Bounding box coordinate data:
== Segment start ==

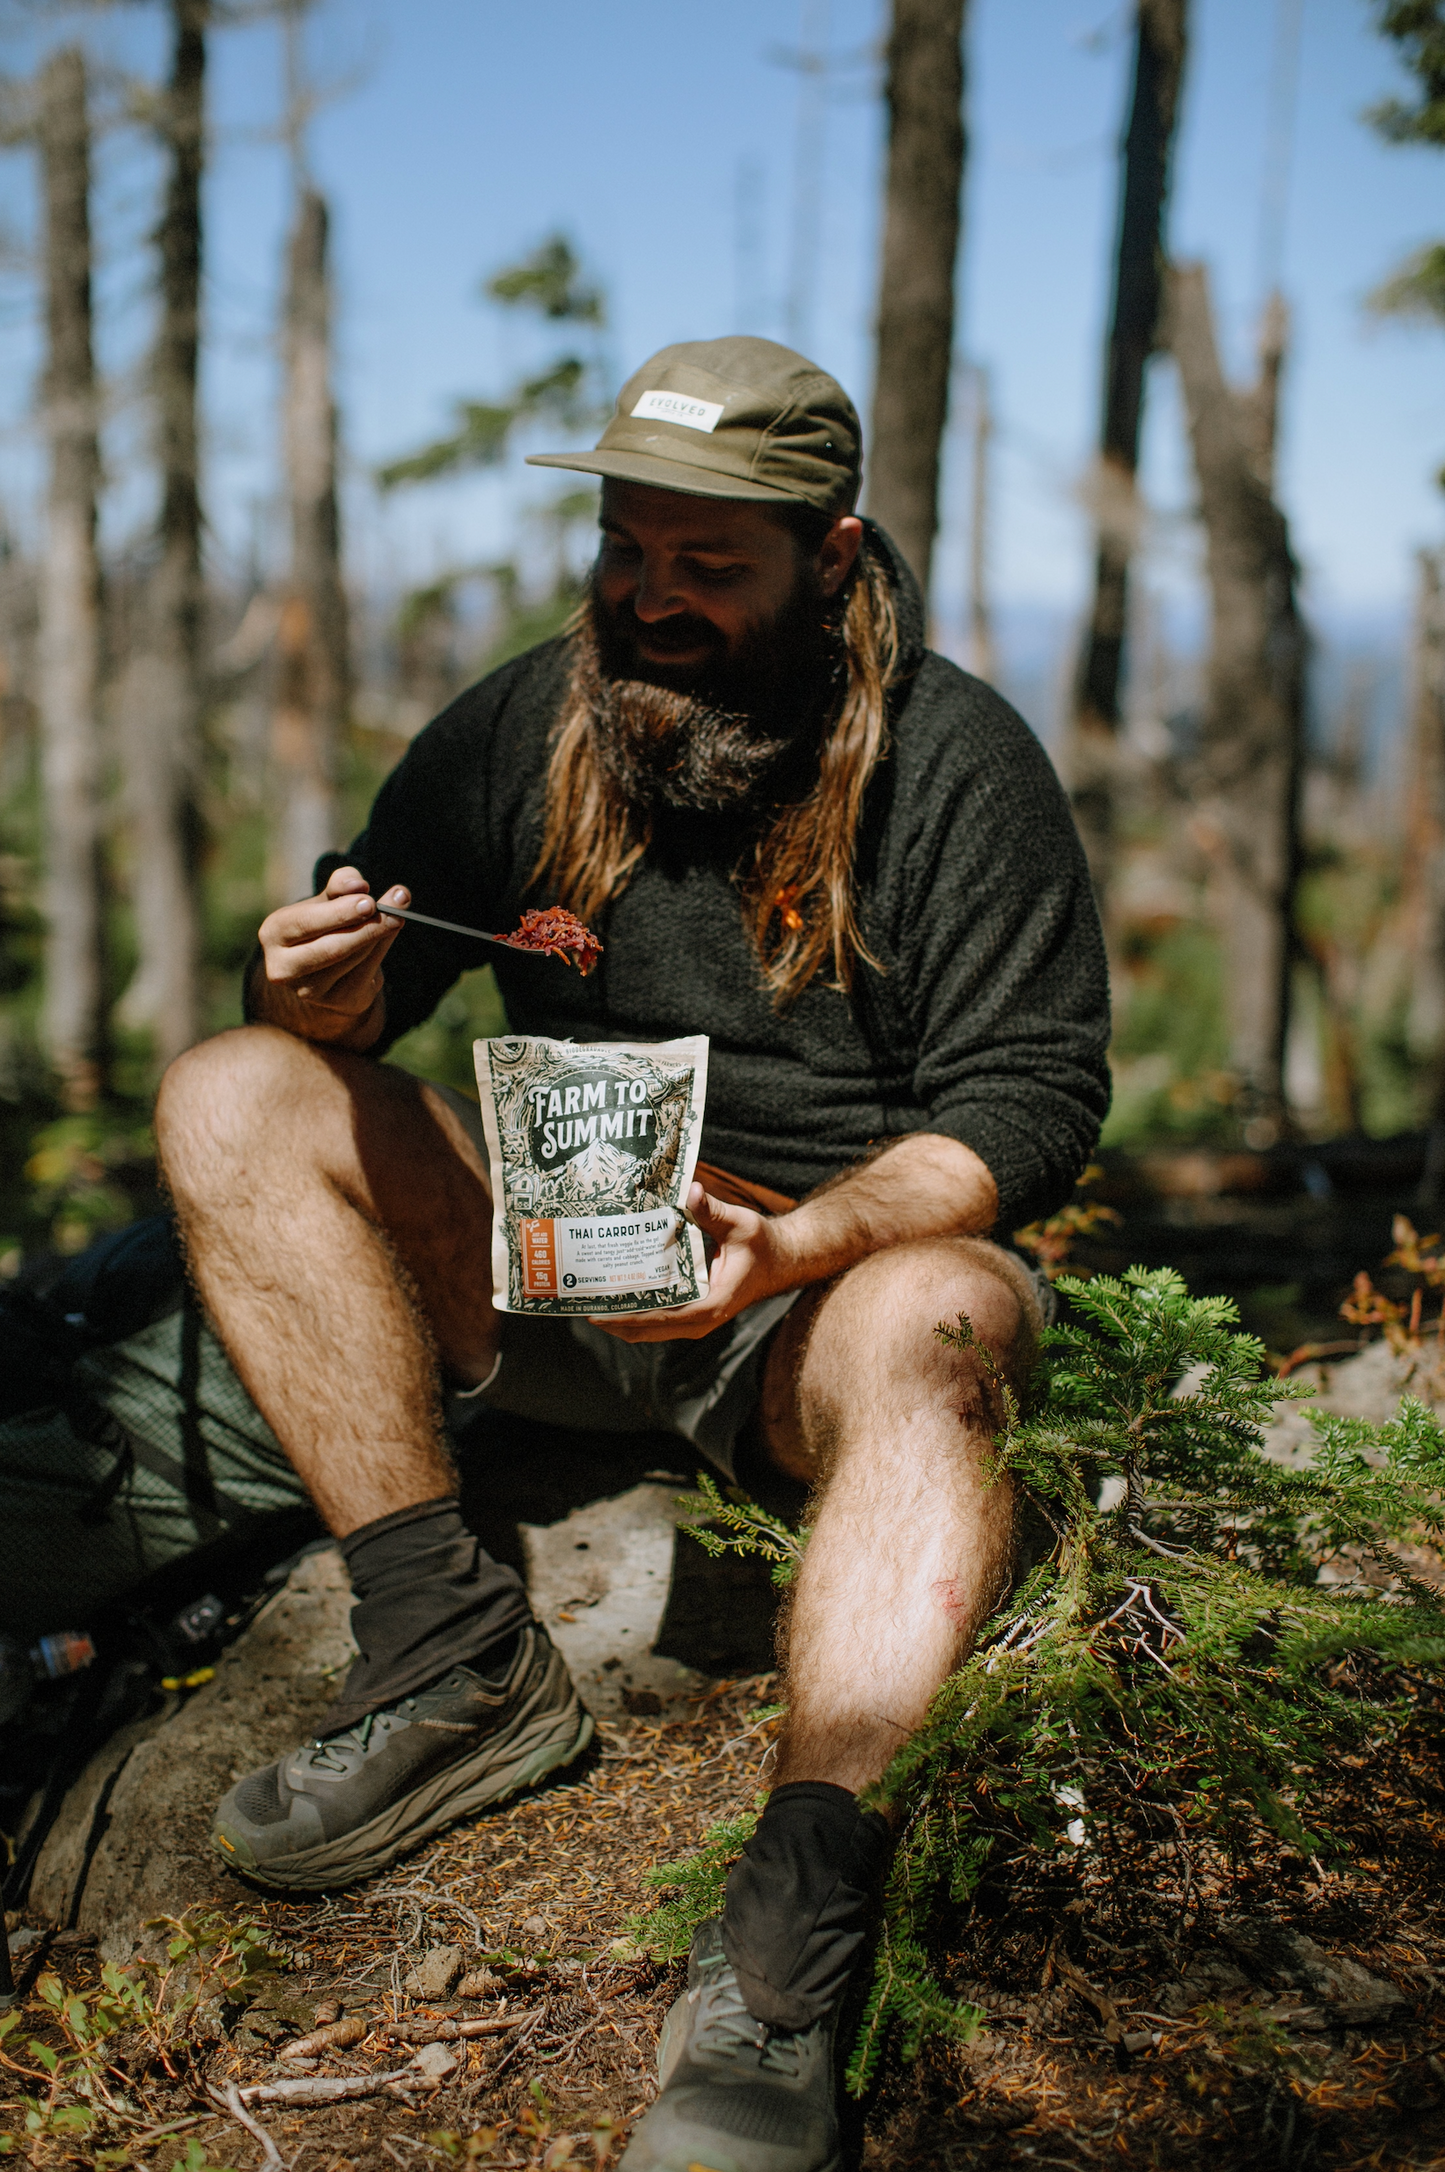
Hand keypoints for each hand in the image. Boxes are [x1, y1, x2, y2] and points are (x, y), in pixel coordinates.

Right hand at [253, 867, 409, 1046]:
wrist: (325, 965)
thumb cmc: (323, 923)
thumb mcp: (327, 900)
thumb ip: (340, 886)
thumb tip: (358, 884)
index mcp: (274, 934)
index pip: (305, 923)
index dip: (339, 913)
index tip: (369, 901)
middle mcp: (284, 967)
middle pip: (330, 949)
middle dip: (366, 928)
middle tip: (394, 910)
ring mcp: (308, 990)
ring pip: (352, 960)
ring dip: (380, 936)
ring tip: (398, 915)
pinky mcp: (337, 1001)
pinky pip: (366, 973)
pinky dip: (382, 949)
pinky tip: (393, 931)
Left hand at [589, 1181, 794, 1342]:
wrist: (779, 1260)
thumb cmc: (760, 1245)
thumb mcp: (740, 1224)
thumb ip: (714, 1211)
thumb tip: (691, 1192)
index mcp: (712, 1304)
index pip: (663, 1319)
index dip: (629, 1317)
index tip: (599, 1312)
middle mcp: (701, 1320)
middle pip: (646, 1331)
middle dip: (613, 1321)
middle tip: (580, 1302)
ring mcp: (694, 1320)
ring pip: (648, 1330)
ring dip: (619, 1318)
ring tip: (588, 1300)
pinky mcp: (690, 1313)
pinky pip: (656, 1319)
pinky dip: (633, 1311)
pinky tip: (613, 1294)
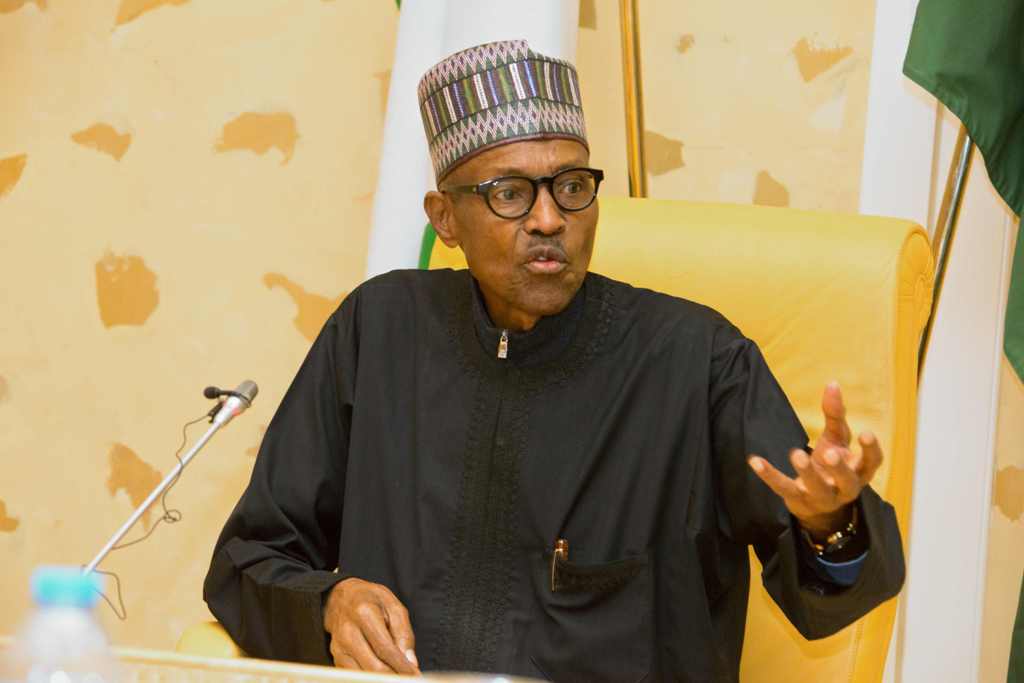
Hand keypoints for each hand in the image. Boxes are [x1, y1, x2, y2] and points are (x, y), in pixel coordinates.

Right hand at [323, 577, 419, 674]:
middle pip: (373, 667)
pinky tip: (383, 674)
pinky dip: (370, 678)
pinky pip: (354, 675)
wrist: (342, 598)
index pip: (385, 649)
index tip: (415, 676)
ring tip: (397, 676)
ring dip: (382, 679)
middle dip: (394, 676)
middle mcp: (348, 632)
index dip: (402, 667)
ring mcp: (338, 647)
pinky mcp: (336, 657)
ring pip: (363, 675)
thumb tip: (410, 662)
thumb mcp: (394, 607)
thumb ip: (404, 633)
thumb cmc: (371, 600)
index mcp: (365, 614)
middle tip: (408, 679)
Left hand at [747, 381, 882, 538]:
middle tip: (828, 454)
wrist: (817, 505)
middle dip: (838, 468)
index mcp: (858, 471)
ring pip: (817, 489)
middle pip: (847, 481)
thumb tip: (832, 384)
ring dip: (806, 472)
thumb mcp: (836, 440)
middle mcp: (844, 488)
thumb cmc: (831, 464)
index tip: (865, 433)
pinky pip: (783, 488)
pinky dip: (769, 475)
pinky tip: (755, 460)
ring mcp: (822, 497)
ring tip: (796, 453)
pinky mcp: (798, 500)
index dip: (871, 450)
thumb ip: (835, 415)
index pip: (872, 463)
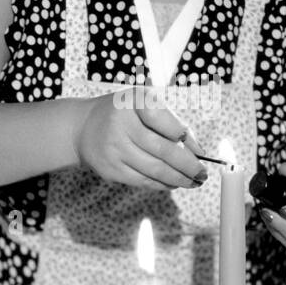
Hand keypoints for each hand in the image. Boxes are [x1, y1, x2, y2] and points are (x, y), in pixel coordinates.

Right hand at [73, 89, 207, 189]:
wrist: (82, 127)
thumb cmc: (124, 114)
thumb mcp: (144, 104)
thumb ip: (170, 121)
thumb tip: (197, 151)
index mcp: (133, 101)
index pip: (165, 121)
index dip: (186, 137)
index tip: (200, 151)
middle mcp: (120, 123)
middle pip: (163, 150)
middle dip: (189, 165)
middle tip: (203, 173)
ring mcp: (114, 148)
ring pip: (155, 169)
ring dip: (179, 179)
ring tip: (194, 181)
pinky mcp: (110, 169)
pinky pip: (143, 181)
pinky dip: (162, 184)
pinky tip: (174, 183)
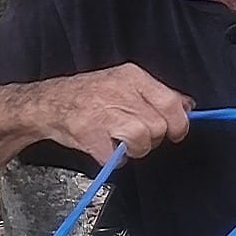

== Segment end ==

**Aim of the task:** Would you copy each line above exactly as given, dropping any images?

**Written response:**
Hand keypoints for each hand in the image. Boxes are [x1, y1, x2, y2] and points are (x, y), in pixel coordinates.

Right hand at [253, 867, 409, 1046]:
wrist: (325, 965)
thumb cmc: (323, 923)
thumb mcp: (327, 900)
thumb ip: (340, 886)
thumb tip: (358, 884)
index mcp: (274, 934)
index pip: (305, 923)
index dip: (339, 913)
index tip: (369, 901)
middle mcp: (284, 967)
middle pip: (330, 949)
middle dip: (366, 928)
middle tip: (394, 910)
ring mcp: (308, 990)
ring pip: (352, 960)
ring dip: (380, 936)
ring tip: (398, 915)
pinky mcp: (337, 1001)
pinky pip: (366, 973)
pinky dip: (382, 949)
pinky tip: (393, 931)
Left hand at [589, 1181, 794, 1342]:
wrist: (779, 1260)
thumb cmc: (760, 1245)
thumb mcp: (740, 1224)
thumb ip: (714, 1211)
thumb tip: (691, 1192)
index mcp: (712, 1304)
index pip: (663, 1319)
index dip: (629, 1317)
index tip: (599, 1312)
middle mcp: (701, 1320)
middle pip: (646, 1331)
middle dip: (613, 1321)
middle tip: (580, 1302)
ring mcp: (694, 1320)
ring pip: (648, 1330)
ring dip: (619, 1318)
ring tip: (588, 1300)
pinky mcp: (690, 1313)
pinky pip: (656, 1319)
pinky dip: (633, 1311)
pinky tip: (613, 1294)
Hand keypoints for each hand in the image. Boxes are [x1, y1, x2, y2] and points are (x, y), in pixel coordinates.

Right hand at [323, 577, 419, 674]:
middle pip: (373, 667)
pinky tip: (383, 674)
pinky dip: (370, 678)
pinky pip: (354, 675)
wrist: (342, 598)
index pip: (385, 649)
index tip: (415, 676)
ring tip: (397, 676)
ring dip: (382, 679)
middle dip: (394, 676)
middle mcp: (348, 632)
index dip: (402, 667)
ring mcp: (338, 647)
pinky mcp: (336, 657)
ring pip: (363, 675)
thumb tip: (410, 662)
thumb mcp: (394, 607)
thumb ip: (404, 633)
thumb cmc: (371, 600)
index mcp: (365, 614)
middle tip: (408, 679)
Left hand at [747, 381, 882, 538]:
middle tip: (828, 454)
wrist: (817, 505)
middle dip: (838, 468)
index mcp: (858, 471)
ring pip: (817, 489)
middle pip: (847, 481)
thumb tip: (832, 384)
ring dip: (806, 472)
thumb mcp: (836, 440)
middle mcp: (844, 488)
thumb cmc: (831, 464)
index tip: (865, 433)
pinky pip: (783, 488)
pinky dip: (769, 475)
pinky tip: (755, 460)
ring mcp: (822, 497)
ring tip: (796, 453)
pinky mcp: (798, 500)
index dip: (871, 450)
thumb ip: (835, 415)
index pip: (872, 463)
Hand keypoints for each hand in the image. Boxes are [x1, y1, x2, y2] and points are (x, y), in pixel coordinates.

Right hand at [73, 89, 207, 189]:
wrist: (82, 127)
thumb cmc: (124, 114)
thumb mcp: (144, 104)
thumb ip: (170, 121)
thumb tip: (197, 151)
index mcp: (133, 101)
index pip: (165, 121)
index dip: (186, 137)
index tip: (200, 151)
middle mcp: (120, 123)
middle pip: (163, 150)
middle dip: (189, 165)
middle tip: (203, 173)
ring mcp: (114, 148)
ring pip: (155, 169)
ring dip: (179, 179)
ring tip: (194, 181)
pinky mcp: (110, 169)
pinky pip: (143, 181)
pinky dip: (162, 184)
pinky tip: (174, 183)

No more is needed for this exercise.